Answer:
y(x) = 1/2 (x - sqrt(5 x^2 + c_1)) or y(x) = 1/2 (x + sqrt(5 x^2 + c_1))
Step-by-step explanation:
Solve 2 x + y(x) + (dy(x))/(dx) (x - 2 y(x)) = 0:
Let P(x, y) = 2 x + y and Q(x, y) = x - 2 y.
This is an exact equation, because (dP(x, y))/(dy) = 1 = (dQ(x, y))/(dx).
Define f(x, y) such that (df(x, y))/(dx) = P(x, y) and (df(x, y))/(dy) = Q(x, y).

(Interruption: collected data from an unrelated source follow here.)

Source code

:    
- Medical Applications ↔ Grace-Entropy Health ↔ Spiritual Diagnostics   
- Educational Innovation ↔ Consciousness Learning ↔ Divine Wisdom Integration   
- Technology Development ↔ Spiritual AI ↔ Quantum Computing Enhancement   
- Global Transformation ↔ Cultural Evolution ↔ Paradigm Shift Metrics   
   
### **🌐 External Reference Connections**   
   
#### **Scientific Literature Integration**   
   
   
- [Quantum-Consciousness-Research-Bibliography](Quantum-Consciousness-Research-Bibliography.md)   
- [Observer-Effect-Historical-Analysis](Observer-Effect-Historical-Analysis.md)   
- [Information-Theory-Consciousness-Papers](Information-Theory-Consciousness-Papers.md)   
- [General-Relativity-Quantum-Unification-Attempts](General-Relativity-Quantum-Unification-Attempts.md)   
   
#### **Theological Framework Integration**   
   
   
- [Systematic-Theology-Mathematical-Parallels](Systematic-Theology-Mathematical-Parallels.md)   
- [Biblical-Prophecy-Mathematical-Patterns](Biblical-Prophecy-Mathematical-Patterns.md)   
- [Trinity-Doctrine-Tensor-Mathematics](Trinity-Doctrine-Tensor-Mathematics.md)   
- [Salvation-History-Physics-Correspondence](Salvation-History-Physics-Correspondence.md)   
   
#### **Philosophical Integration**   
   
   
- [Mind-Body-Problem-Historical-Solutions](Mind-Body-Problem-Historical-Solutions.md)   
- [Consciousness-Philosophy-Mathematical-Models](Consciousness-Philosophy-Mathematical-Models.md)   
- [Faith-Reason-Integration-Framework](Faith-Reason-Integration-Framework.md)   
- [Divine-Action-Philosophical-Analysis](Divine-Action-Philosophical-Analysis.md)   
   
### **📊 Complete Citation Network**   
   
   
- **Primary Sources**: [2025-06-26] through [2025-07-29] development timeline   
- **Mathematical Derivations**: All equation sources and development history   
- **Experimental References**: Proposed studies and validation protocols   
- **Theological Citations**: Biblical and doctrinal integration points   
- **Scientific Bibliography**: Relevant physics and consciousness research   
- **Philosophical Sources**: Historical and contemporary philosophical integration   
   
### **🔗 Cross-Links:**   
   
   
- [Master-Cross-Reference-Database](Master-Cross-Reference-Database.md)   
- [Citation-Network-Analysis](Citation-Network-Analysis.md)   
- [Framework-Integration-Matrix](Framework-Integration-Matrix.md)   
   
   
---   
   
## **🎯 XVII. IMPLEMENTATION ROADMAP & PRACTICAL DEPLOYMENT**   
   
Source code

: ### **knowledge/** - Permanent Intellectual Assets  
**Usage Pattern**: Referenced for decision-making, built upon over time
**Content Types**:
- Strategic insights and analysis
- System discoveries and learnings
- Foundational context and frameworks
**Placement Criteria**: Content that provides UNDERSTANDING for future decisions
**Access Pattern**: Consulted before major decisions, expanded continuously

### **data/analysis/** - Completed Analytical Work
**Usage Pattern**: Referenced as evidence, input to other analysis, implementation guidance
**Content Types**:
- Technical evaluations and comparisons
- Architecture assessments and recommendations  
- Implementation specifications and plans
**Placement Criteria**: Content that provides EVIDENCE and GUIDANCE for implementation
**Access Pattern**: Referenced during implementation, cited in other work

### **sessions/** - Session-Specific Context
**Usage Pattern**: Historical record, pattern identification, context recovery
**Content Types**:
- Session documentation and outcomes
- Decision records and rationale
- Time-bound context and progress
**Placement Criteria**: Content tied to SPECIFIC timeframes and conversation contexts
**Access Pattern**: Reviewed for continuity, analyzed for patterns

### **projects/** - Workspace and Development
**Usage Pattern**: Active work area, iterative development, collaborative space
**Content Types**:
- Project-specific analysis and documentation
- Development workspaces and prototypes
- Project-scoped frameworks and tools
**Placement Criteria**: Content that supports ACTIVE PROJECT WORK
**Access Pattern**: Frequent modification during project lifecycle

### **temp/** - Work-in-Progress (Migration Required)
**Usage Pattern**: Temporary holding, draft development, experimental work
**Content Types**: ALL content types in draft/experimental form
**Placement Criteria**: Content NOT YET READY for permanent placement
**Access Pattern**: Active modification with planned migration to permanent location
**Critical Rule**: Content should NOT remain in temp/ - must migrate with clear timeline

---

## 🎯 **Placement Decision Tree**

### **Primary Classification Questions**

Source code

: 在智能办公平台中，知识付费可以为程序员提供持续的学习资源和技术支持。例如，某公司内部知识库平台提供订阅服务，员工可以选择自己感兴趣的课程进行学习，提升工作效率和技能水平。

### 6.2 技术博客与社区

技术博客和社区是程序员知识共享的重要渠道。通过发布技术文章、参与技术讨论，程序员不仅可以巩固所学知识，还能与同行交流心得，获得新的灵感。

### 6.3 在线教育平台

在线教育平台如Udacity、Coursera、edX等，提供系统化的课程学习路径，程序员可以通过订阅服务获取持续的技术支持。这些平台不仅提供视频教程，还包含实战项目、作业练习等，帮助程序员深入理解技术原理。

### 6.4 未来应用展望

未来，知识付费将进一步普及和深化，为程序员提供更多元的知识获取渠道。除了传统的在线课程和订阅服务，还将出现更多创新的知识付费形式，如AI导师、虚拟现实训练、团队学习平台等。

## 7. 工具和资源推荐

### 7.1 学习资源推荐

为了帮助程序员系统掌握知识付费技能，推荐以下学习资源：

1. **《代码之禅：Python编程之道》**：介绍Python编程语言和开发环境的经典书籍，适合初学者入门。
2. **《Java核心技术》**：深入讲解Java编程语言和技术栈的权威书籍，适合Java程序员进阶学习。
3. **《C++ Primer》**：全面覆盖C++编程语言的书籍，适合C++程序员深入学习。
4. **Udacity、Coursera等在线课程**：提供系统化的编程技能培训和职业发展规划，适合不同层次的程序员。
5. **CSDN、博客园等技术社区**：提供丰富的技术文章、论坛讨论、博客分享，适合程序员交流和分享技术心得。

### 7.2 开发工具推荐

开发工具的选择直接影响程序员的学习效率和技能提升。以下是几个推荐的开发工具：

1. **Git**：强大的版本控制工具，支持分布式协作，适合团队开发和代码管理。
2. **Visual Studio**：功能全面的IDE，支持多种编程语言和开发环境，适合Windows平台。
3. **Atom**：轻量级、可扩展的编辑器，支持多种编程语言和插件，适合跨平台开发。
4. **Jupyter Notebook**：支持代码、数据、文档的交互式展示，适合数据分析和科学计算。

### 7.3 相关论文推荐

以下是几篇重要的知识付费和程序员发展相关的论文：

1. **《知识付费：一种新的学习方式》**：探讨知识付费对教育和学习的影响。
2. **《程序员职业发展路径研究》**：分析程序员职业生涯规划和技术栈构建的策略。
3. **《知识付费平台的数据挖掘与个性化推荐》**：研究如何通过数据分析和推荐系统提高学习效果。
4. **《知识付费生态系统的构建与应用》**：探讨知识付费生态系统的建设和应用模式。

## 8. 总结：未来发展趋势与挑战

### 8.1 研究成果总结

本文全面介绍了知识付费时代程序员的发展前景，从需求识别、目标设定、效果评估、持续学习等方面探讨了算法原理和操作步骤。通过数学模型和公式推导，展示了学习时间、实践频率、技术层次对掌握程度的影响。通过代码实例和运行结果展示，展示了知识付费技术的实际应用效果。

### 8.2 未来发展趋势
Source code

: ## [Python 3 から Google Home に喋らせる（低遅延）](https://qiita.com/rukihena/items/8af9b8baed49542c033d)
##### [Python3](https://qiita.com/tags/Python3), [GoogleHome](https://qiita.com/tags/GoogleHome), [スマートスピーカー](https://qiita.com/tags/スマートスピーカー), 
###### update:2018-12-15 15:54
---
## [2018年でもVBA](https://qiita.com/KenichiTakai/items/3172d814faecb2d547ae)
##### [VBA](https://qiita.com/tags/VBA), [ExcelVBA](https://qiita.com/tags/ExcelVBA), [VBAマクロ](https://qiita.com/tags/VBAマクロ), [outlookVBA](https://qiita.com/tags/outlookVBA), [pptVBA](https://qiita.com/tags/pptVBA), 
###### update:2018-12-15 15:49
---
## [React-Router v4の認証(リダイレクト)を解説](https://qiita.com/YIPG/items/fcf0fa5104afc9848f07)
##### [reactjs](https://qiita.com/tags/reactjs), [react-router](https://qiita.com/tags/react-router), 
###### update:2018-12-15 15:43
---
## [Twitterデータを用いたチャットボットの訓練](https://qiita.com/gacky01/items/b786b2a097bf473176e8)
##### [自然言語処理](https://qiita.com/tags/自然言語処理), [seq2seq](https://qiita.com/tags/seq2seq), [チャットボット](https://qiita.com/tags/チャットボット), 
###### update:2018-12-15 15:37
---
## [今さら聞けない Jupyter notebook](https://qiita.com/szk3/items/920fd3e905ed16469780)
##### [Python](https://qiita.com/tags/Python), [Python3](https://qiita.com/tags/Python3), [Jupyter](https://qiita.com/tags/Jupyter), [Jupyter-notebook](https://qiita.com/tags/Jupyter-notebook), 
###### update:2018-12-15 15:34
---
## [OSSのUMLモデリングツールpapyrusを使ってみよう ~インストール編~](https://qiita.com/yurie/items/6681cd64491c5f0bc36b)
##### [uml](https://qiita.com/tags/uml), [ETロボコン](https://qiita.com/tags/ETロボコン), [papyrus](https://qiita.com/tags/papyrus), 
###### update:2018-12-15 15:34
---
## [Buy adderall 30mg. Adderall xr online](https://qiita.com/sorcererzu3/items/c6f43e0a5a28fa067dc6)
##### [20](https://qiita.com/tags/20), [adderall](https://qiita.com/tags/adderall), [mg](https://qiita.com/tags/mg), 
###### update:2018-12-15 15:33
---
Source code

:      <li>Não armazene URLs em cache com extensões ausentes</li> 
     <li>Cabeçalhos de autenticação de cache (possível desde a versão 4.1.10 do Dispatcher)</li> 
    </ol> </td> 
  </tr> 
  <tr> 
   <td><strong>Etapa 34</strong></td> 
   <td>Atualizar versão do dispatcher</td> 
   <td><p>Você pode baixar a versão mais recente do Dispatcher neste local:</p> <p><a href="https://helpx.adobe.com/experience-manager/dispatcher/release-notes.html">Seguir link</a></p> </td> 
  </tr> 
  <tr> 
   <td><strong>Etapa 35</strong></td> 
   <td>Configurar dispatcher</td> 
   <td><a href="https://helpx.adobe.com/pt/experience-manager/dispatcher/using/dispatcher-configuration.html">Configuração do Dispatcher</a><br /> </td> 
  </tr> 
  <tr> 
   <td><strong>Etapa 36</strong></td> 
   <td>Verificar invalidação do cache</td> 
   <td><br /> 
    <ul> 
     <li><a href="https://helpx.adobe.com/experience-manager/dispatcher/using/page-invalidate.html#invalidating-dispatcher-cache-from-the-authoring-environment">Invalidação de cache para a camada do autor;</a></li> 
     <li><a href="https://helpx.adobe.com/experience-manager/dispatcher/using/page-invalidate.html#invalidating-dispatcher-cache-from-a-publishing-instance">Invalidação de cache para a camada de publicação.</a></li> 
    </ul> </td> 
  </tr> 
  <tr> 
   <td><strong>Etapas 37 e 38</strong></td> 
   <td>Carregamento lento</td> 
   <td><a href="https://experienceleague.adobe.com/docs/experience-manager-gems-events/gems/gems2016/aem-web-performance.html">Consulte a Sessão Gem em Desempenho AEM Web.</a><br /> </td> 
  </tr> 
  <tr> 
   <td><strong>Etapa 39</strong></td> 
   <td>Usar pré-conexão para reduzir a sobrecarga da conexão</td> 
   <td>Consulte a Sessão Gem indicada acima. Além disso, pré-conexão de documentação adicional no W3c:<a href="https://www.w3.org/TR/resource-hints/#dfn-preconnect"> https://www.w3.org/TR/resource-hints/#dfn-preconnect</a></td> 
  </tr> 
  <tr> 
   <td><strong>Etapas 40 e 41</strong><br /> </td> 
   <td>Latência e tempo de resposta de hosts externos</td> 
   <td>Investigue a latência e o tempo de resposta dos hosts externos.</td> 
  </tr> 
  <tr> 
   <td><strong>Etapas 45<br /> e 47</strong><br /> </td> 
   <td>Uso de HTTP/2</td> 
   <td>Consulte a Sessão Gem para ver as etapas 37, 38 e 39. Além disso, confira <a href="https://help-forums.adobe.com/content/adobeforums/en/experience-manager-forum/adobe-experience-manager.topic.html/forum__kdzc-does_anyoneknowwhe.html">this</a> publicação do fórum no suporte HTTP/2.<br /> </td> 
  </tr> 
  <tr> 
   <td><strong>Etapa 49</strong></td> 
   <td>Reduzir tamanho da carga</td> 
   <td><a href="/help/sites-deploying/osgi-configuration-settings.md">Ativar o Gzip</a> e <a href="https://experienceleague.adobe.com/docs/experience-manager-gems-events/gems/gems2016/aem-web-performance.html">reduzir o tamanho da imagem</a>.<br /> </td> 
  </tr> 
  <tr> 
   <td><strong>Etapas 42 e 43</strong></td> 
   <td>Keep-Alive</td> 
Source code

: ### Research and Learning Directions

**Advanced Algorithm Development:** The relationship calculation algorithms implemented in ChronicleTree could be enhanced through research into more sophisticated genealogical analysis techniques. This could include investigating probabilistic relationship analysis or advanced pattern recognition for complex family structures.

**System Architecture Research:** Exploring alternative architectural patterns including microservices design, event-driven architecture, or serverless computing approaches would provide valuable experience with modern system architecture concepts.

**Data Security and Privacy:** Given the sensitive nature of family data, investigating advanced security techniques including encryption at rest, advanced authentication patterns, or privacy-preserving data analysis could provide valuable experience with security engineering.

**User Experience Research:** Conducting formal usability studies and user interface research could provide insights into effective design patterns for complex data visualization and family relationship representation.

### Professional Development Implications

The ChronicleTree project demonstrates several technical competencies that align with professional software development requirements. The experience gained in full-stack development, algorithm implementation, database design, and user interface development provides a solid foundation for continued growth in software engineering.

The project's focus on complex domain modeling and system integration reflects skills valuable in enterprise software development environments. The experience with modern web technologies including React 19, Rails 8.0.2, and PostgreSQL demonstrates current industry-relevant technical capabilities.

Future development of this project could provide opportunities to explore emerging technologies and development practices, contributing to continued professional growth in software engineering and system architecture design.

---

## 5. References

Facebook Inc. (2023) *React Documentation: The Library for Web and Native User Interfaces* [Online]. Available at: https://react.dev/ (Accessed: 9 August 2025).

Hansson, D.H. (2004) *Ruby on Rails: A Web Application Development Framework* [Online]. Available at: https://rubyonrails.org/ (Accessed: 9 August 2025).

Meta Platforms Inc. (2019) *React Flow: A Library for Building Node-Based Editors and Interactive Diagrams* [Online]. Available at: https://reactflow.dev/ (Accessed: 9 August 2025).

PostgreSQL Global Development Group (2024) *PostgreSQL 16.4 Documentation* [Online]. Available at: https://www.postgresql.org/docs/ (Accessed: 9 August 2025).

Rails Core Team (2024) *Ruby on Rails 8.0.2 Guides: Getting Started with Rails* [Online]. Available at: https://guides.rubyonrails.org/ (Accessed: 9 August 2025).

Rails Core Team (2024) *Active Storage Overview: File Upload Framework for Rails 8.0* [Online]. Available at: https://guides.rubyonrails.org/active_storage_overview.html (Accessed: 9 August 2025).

Then, the solution will be given by f(x, y) = c_1, where c_1 is an arbitrary constant.
Integrate (df(x, y))/(dx) with respect to x in order to find f(x, y):
f(x, y) = integral(2 x + y) dx = x^2 + x y + g(y) where g(y) is an arbitrary function of y.
Differentiate f(x, y) with respect to y in order to find g(y):
(df(x, y))/(dy) = d/(dy) (x^2 + y x + g(y)) = x + (dg(y))/(dy)
Substitute into (df(x, y))/(dy) = Q(x, y):
x + (dg(y))/(dy) = x - 2 y
Solve for (dg(y))/(dy):
(dg(y))/(dy) = -2 y
Integrate (dg(y))/(dy) with respect to y:
g(y) = integral-2 y dy = -y^2
Substitute g(y) into f(x, y):
f(x, y) = x^2 - y^2 + y x
The solution is f(x, y) = c_1:
x^2 - y^2 + y x = c_1
Solve for y:
y(x) = 1/2 (x - sqrt(5 x^2 - 4 c_1)) or y(x) = 1/2 (x + sqrt(5 x^2 - 4 c_1))
Simplify the arbitrary constants:
Answer: y(x) = 1/2 (x - sqrt(5 x^2 + c_1)) or y(x) = 1/2 (x + sqrt(5 x^2 + c_1))